- **What this task involves**: In the records below, find the line containing "left eye: (966, 240)" and the line containing "right back paw: (305, 693)"; please repeat exactly the lines from one to the other, both included, and nothing more.
»»
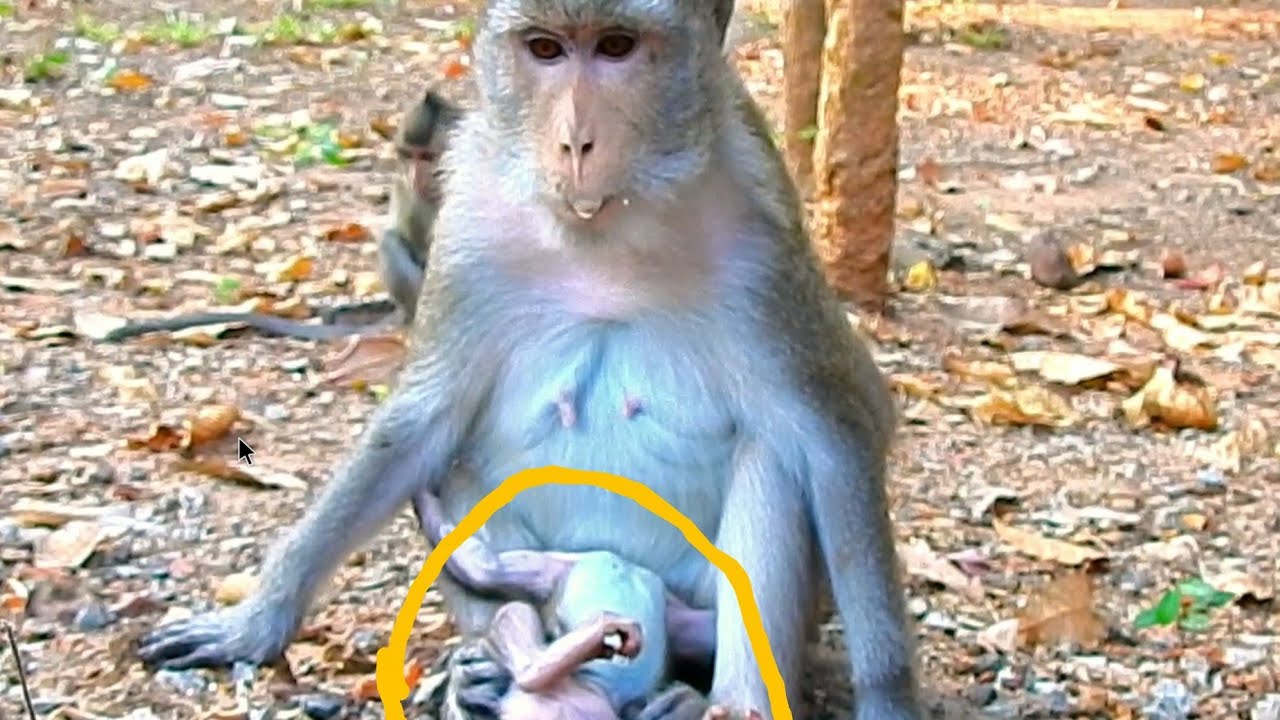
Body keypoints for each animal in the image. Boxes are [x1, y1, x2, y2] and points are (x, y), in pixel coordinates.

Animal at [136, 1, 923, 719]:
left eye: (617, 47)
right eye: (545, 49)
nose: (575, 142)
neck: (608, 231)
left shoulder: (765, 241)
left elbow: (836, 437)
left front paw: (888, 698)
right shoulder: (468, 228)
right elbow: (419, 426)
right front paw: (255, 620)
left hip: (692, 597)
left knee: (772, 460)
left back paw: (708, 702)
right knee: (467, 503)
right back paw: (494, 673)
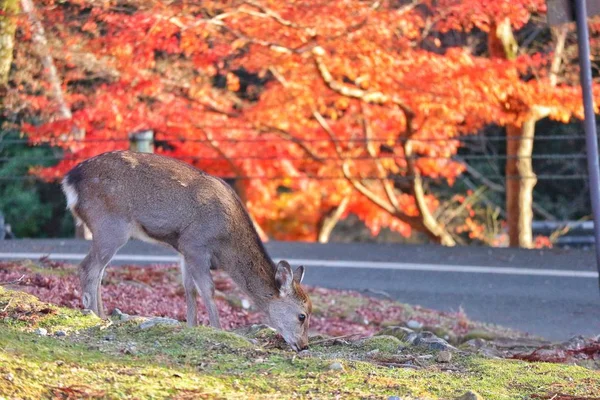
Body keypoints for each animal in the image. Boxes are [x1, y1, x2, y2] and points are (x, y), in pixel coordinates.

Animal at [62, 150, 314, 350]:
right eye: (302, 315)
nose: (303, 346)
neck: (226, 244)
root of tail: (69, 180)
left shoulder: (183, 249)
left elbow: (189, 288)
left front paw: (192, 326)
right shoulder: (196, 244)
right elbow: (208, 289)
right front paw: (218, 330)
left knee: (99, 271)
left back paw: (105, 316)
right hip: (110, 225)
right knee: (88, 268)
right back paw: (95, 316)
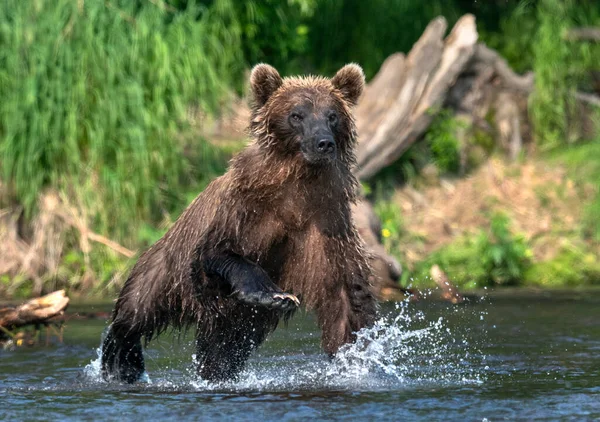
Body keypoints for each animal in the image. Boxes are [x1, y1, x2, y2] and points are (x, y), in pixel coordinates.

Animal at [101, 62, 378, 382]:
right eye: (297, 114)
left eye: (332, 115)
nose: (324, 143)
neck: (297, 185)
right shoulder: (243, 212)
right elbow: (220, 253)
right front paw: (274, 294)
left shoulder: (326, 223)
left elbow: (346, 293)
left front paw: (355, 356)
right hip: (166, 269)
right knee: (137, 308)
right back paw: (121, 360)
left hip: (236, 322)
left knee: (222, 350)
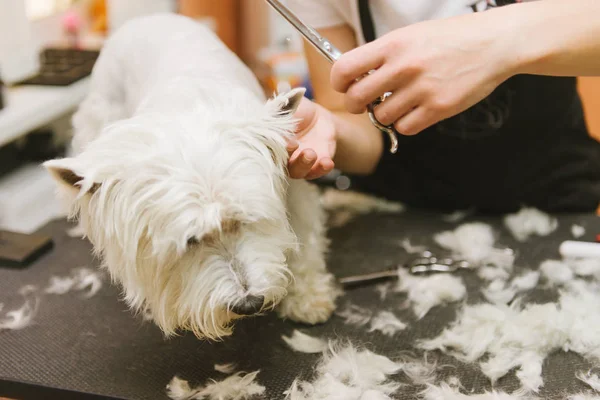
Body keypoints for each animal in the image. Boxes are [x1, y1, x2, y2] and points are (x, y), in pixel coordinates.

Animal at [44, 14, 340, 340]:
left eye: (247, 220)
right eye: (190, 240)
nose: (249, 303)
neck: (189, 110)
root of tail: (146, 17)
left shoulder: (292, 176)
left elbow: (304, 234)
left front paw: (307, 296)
««
»»
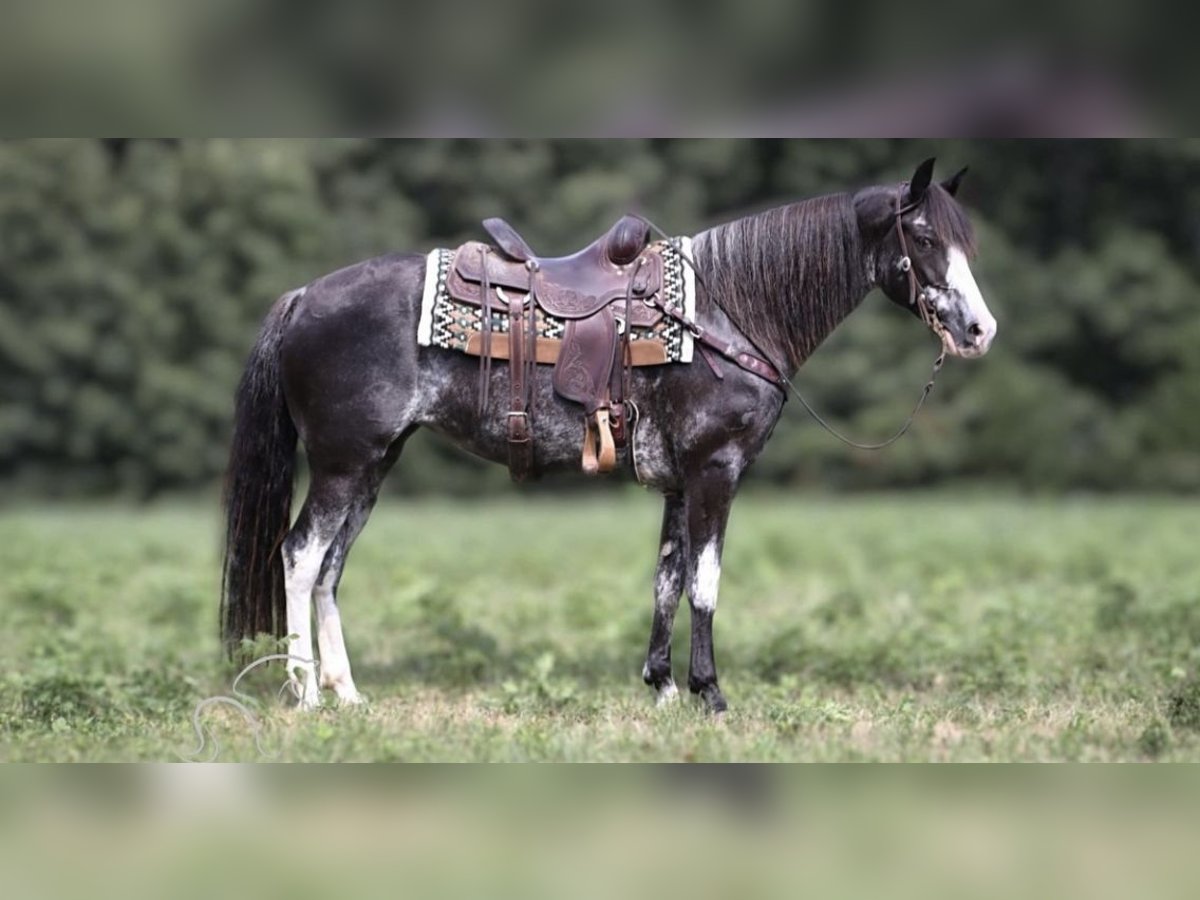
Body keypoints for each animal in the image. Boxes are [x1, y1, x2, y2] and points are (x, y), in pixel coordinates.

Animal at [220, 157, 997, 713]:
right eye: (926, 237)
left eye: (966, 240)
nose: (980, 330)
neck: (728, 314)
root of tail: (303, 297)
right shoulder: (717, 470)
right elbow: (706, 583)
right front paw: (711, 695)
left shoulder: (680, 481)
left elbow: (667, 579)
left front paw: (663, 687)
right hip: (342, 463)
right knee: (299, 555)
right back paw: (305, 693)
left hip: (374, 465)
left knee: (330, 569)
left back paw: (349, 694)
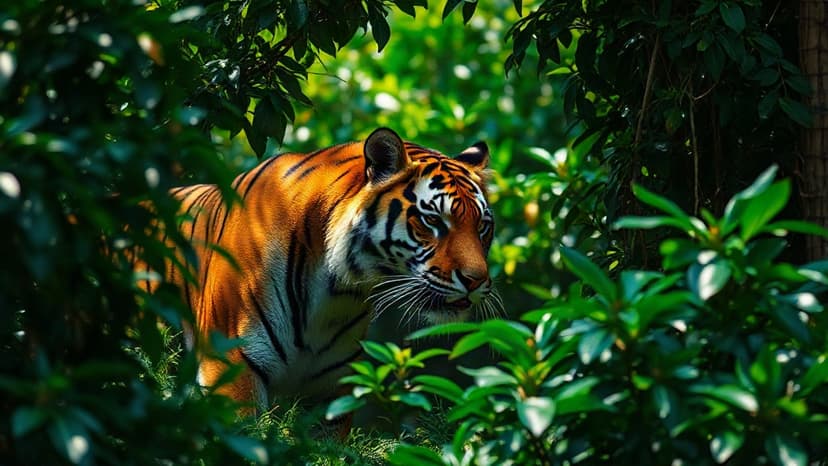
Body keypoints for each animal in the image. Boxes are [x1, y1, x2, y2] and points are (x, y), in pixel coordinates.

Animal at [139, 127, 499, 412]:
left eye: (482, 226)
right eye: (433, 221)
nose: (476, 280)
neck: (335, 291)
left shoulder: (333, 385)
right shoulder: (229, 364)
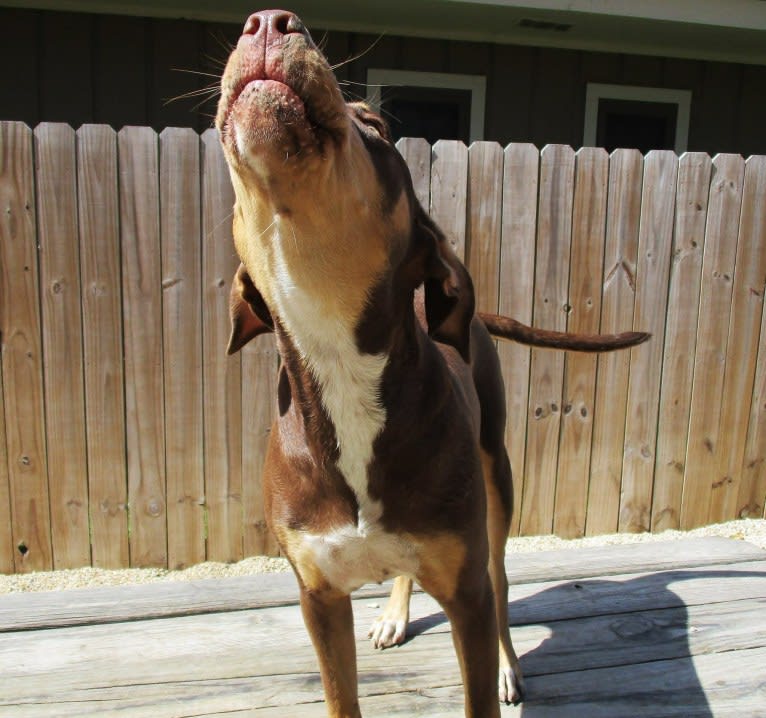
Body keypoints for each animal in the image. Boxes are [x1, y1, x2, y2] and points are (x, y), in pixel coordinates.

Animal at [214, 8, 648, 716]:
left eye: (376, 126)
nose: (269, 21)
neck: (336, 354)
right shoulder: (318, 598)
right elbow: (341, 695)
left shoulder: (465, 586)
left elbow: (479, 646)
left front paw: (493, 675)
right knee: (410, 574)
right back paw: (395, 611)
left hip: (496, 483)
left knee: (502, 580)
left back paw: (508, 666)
««
- **Solved problem**:
left eye: (966, 240)
nose: (980, 330)
neck: (728, 314)
root of tail: (303, 297)
right shoulder: (717, 470)
right elbow: (706, 583)
right front paw: (711, 695)
left shoulder: (680, 481)
left elbow: (667, 579)
left front paw: (663, 687)
right hip: (342, 463)
right knee: (299, 555)
right back paw: (305, 693)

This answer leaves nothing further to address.